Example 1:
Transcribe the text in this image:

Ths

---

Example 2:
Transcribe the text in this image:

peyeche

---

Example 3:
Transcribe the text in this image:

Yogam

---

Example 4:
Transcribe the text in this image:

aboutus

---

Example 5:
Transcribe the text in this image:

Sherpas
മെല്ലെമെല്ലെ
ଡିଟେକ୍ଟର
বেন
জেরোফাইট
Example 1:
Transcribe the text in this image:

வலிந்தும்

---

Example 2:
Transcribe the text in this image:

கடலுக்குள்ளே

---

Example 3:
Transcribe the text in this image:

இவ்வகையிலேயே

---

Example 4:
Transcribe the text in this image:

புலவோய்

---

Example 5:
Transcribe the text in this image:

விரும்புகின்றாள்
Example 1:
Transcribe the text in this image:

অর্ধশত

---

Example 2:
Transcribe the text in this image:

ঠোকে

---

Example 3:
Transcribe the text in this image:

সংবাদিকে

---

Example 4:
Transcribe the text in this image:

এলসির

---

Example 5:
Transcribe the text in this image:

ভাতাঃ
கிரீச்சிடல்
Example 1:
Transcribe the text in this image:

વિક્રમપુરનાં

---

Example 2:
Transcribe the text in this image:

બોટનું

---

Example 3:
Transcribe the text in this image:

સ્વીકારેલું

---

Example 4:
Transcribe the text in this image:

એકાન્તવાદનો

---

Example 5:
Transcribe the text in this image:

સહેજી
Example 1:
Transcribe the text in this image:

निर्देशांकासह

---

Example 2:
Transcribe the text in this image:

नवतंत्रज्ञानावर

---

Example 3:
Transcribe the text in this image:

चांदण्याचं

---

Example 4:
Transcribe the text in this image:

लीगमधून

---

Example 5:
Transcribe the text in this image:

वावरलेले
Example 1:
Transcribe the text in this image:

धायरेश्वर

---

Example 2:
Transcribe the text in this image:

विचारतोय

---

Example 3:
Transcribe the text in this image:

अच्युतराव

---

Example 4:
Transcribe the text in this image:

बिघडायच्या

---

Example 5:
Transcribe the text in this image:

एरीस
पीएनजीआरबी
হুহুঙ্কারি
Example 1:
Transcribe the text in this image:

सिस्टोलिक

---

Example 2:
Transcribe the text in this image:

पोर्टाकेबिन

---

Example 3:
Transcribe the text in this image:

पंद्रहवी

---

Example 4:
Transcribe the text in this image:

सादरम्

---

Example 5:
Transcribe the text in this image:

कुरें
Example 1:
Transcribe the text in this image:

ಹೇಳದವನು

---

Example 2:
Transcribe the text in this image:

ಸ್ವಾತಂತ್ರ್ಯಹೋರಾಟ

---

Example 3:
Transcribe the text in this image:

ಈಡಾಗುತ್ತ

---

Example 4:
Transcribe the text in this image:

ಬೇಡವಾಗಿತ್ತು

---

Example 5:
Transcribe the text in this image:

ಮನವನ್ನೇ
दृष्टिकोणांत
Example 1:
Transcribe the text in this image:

.....

Every entry is to be retyped word for word.

Example 1:
Transcribe the text in this image:

Ths

---

Example 2:
Transcribe the text in this image:

peyeche

---

Example 3:
Transcribe the text in this image:

Yogam

---

Example 4:
Transcribe the text in this image:

aboutus

---

Example 5:
Transcribe the text in this image:

Sherpas
മെല്ലെമെല്ലെ
ଡିଟେକ୍ଟର
বেন
জেরোফাইট
Example 1:
Transcribe the text in this image:

வலிந்தும்

---

Example 2:
Transcribe the text in this image:

கடலுக்குள்ளே

---

Example 3:
Transcribe the text in this image:

இவ்வகையிலேயே

---

Example 4:
Transcribe the text in this image:

புலவோய்

---

Example 5:
Transcribe the text in this image:

விரும்புகின்றாள்
Example 1:
Transcribe the text in this image:

অর্ধশত

---

Example 2:
Transcribe the text in this image:

ঠোকে

---

Example 3:
Transcribe the text in this image:

সংবাদিকে

---

Example 4:
Transcribe the text in this image:

এলসির

---

Example 5:
Transcribe the text in this image:

ভাতাঃ
கிரீச்சிடல்
Example 1:
Transcribe the text in this image:

વિક્રમપુરનાં

---

Example 2:
Transcribe the text in this image:

બોટનું

---

Example 3:
Transcribe the text in this image:

સ્વીકારેલું

---

Example 4:
Transcribe the text in this image:

એકાન્તવાદનો

---

Example 5:
Transcribe the text in this image:

સહેજી
Example 1:
Transcribe the text in this image:

निर्देशांकासह

---

Example 2:
Transcribe the text in this image:

नवतंत्रज्ञानावर

---

Example 3:
Transcribe the text in this image:

चांदण्याचं

---

Example 4:
Transcribe the text in this image:

लीगमधून

---

Example 5:
Transcribe the text in this image:

वावरलेले
Example 1:
Transcribe the text in this image:

धायरेश्वर

---

Example 2:
Transcribe the text in this image:

विचारतोय

---

Example 3:
Transcribe the text in this image:

अच्युतराव

---

Example 4:
Transcribe the text in this image:

बिघडायच्या

---

Example 5:
Transcribe the text in this image:

एरीस
पीएनजीआरबी
হুহুঙ্কারি
Example 1:
Transcribe the text in this image:

सिस्टोलिक

---

Example 2:
Transcribe the text in this image:

पोर्टाकेबिन

---

Example 3:
Transcribe the text in this image:

पंद्रहवी

---

Example 4:
Transcribe the text in this image:

सादरम्

---

Example 5:
Transcribe the text in this image:

कुरें
Example 1:
Transcribe the text in this image:

ಹೇಳದವನು

---

Example 2:
Transcribe the text in this image:

ಸ್ವಾತಂತ್ರ್ಯಹೋರಾಟ

---

Example 3:
Transcribe the text in this image:

ಈಡಾಗುತ್ತ

---

Example 4:
Transcribe the text in this image:

ಬೇಡವಾಗಿತ್ತು

---

Example 5:
Transcribe the text in this image:

ಮನವನ್ನೇ
दृष्टिकोणांत
Example 1:
Transcribe the text in this image:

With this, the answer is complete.